Many of the actions of the RAF echo twenty-first-century warfare: the need to communicate directly with “targets” prior to taking action could be described as a key leader engagement, the occasional use of airborne leaflets could be described as an information-related capability, the use of “buzzing” could be considered a nonlethal targeting method, and the use of strafing and bombing of raiders provides obvious lethal effects. Anyone who has spent time discussing targeting methodology would recognize many elements of the British Air Control Scheme.
This is not to say that policing the empire via airpower did not have its share of setbacks. First of all, the elimination of British ground troops was not possible. Garrisons were needed, but these were much smaller than if the British army had sole charge of policing. Another element of air control was the need to place the RAF in charge of the overall effort; in situations where the army was in charge, the effort to control indigents came down to “boots on the ground,” with the RAF doing close air support. Finally, the British were unable to use air control in Palestine, where conflicts happened in urban settings rather than in the wide-open spaces. Riots between Jewish and Arab settlers did not provide targets for the aircraft, at least not without creating large numbers of civilian casualties and collateral damage.

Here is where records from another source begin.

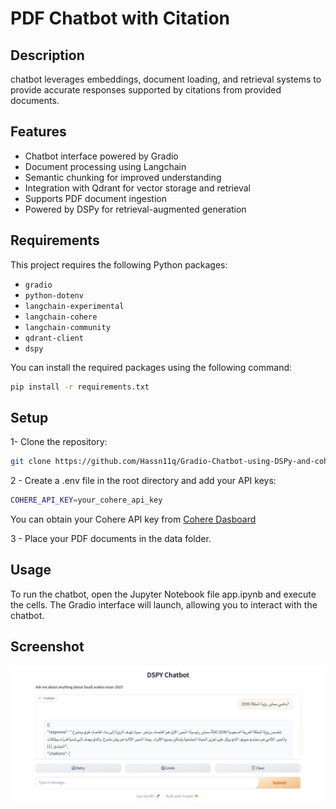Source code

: # PDF Chatbot with Citation

## Description

chatbot leverages embeddings, document loading, and retrieval systems to provide accurate responses supported by citations from provided documents.

## Features

- Chatbot interface powered by Gradio
- Document processing using Langchain
- Semantic chunking for improved understanding
- Integration with Qdrant for vector storage and retrieval
- Supports PDF document ingestion
- Powered by DSPy for retrieval-augmented generation


## Requirements

This project requires the following Python packages:

- `gradio`
- `python-dotenv`
- `langchain-experimental`
- `langchain-cohere`
- `langchain-community`
- `qdrant-client`
- `dspy`

You can install the required packages using the following command:

```bash
pip install -r requirements.txt
```

## Setup 
1- Clone the repository:

```bash
git clone https://github.com/Hassn11q/Gradio-Chatbot-using-DSPy-and-cohere.git
```
2 - Create a .env file in the root directory and add your API keys:
```bash
COHERE_API_KEY=your_cohere_api_key
```
You can obtain your Cohere API key from [Cohere Dasboard](https://dashboard.cohere.com/welcome/login)

3 - Place your PDF documents in the data folder.

## Usage 
To run the chatbot, open the Jupyter Notebook file app.ipynb and execute the cells. The Gradio interface will launch, allowing you to interact with the chatbot.

## Screenshot
![DSPY Chatbot Screenshot](./images/screenshot.png)
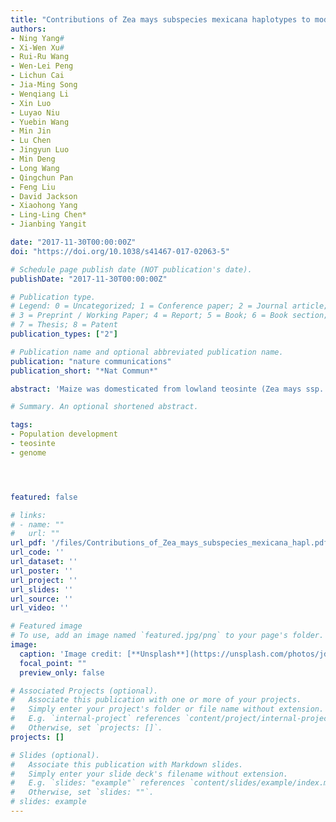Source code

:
 ```yaml
---
title: "Contributions of Zea mays subspecies mexicana haplotypes to modern maize"
authors:
- Ning Yang#
- Xi-Wen Xu#
- Rui-Ru Wang
- Wen-Lei Peng
- Lichun Cai
- Jia-Ming Song
- Wenqiang Li
- Xin Luo
- Luyao Niu
- Yuebin Wang
- Min Jin
- Lu Chen
- Jingyun Luo
- Min Deng
- Long Wang
- Qingchun Pan
- Feng Liu
- David Jackson
- Xiaohong Yang
- Ling-Ling Chen*
- Jianbing Yangit 

date: "2017-11-30T00:00:00Z"
doi: "https://doi.org/10.1038/s41467-017-02063-5"

# Schedule page publish date (NOT publication's date).
publishDate: "2017-11-30T00:00:00Z"

# Publication type.
# Legend: 0 = Uncategorized; 1 = Conference paper; 2 = Journal article;
# 3 = Preprint / Working Paper; 4 = Report; 5 = Book; 6 = Book section;
# 7 = Thesis; 8 = Patent
publication_types: ["2"]

# Publication name and optional abbreviated publication name.
publication: "nature communications"
publication_short: "*Nat Commun*"

abstract: 'Maize was domesticated from lowland teosinte (Zea mays ssp. parviglumis), but the contribution of highland teosinte (Zea mays ssp. mexicana, hereafter mexicana) to modern maize is not clear. Here, two genomes for Mo17 (a modern maize inbred) and mexicana are assembled using a meta-assembly strategy after sequencing of 10 lines derived from a maize-teosinte cross. Comparative analyses reveal a high level of diversity between Mo17, B73, and mexicana, including three Mb-size structural rearrangements. The maize spontaneous mutation rate is estimated to be 2.17 × 10-8 ~3.87 × 10-8 per site per generation with a nonrandom distribution across the genome. A higher deleterious mutation rate is observed in the pericentromeric regions, and might be caused by differences in recombination frequency. Over 10% of the maize genome shows evidence of introgression from the mexicana genome, suggesting that mexicana contributed to maize adaptation and improvement. Our data offer a rich resource for constructing the pan-genome of Zea mays and genetic improvement of modern maize varieties.'

# Summary. An optional shortened abstract.

tags:
- Population development
- teosinte
- genome




featured: false

# links:
# - name: ""
#   url: ""
url_pdf: '/files/Contributions_of_Zea_mays_subspecies_mexicana_hapl.pdf'
url_code: ''
url_dataset: ''
url_poster: ''
url_project: ''
url_slides: ''
url_source: ''
url_video: ''

# Featured image
# To use, add an image named `featured.jpg/png` to your page's folder. 
image:
  caption: 'Image credit: [**Unsplash**](https://unsplash.com/photos/jdD8gXaTZsc)'
  focal_point: ""
  preview_only: false

# Associated Projects (optional).
#   Associate this publication with one or more of your projects.
#   Simply enter your project's folder or file name without extension.
#   E.g. `internal-project` references `content/project/internal-project/index.md`.
#   Otherwise, set `projects: []`.
projects: []

# Slides (optional).
#   Associate this publication with Markdown slides.
#   Simply enter your slide deck's filename without extension.
#   E.g. `slides: "example"` references `content/slides/example/index.md`.
#   Otherwise, set `slides: ""`.
# slides: example
---
```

One thing that The RAF and Tribal Control makes clear is that the use of kinetic action—for example, bombing and strafing—was actually employed sparingly. The desire of the British was provided primarily through communication; the occasional demonstration of bombing and strafing lent credibility to British threats and the capability that the British maintained, not just in military hardware but also in civil and military targeting processes and permissions.
In the case of the British, air control was about maintaining the peace, not fighting a war. The British rapidly learned the benefits of using kinetic assets in nonkinetic ways to achieve peace as a desired outcome.